• ASSIGNED TASK
Return each record exactly as it appears, so that nothing is dropped or altered.

Stored data entries:
======

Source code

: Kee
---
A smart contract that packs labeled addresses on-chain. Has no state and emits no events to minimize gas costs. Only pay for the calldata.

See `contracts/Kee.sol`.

======

• RESPONSE BOX
Source code

: Kee
---
A smart contract that packs labeled addresses on-chain. Has no state and emits no events to minimize gas costs. Only pay for the calldata.

See `contracts/Kee.sol`.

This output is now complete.